Attention ! La présentation de l’enregistrement de Wenzinger pourrait nous faire croire que le rôle titre est tenu par le magnifique Wunderlich, mais il n’en est rien.

Il faudrait également ajouter l’enregistrement de Jeanette Sorrell (avec reconstitution de la scène finale de bacchanale !), malheureusement, en anglais.

Jusqu’à la parution de l’enregistrement d’Alessandrini, il était difficile de départager les différentes versions de cet opéra. Les plus réussies (Jacobs, Garrido, la Venexiana, Haïm) péchaient par un excès d’emphase et surchargeaient de lyrisme et de sonorités raffinées une oeuvre qui tient plus du madrigal que du grand opéra. On regrettait les deux ratés de Vartolo, alors qu’on lui doit un Retour d’Ulysse et un Couronnement de Poppée d’une rare justesse, des enregistrements de référence. Et l’on se tournait, finalement, faute de mieux, vers Harnoncourt.

Alessandrini a, ici, trouvé précisément les sonorités, la légèreté, le rythme justes de cette oeuvre charnière dans l’histoire de la musique. Même si nous ne possédons pas la documentation nécessaire pour retrouver exactement la manière dont avait été interprété cette oeuvre lors de sa création, la musique possède sa vérité propre, et Alessandrini l’a merveilleusement appréhendé. En outre, ses chanteurs sont les plus beaux de la discographie, distillant un remarquable, naturel et vivant recitar cantando, et Furio Zanasi nous rappelle parfois Nigel Rogers ou Eric Tappy.

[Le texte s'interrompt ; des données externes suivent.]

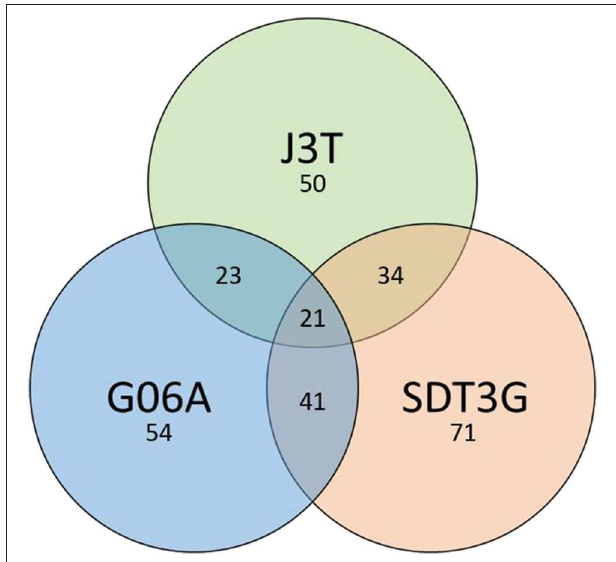
FIGURE 3 | Venn diagram of numbers of unique and overlapping differentially expressed miRNAs in hypoxia vs. normoxia for all cell lines.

Nous ne saurions toutefois pas passer sous silence deux enregistrements, celui de Jürgen Jürgens avec Nigel Rogers et le premier enregistrement de Corboz avec Erix Tappy dans le rôle d’Orphée. S’ils sont dépassés stylistiquement, s’ils appartiennent aux premières générations de « baroqueux » et pèchent par certaines inadéquations (choeurs trop fournis, mélanges d’instruments anciens et modernes), ils contiennent des pages infiniment précieuses, d’une beauté à couper le souffle, grâce en particulier à leurs Orfeo, Eric Tappy et Jürgen Jürgens. Ces deux chanteurs, se laissant porter littéralement par la musique, ont trouvé le ton juste et ne peuvent se faire oublier. Ces deux enregistrements sont parfois difficiles à trouver.

En DVD, nous continuons de préférer l’Orfeo dirigé par Savallamazon pour la très belle réalisation scénique et l’atmosphère très chaleureuse qui s’en dégage.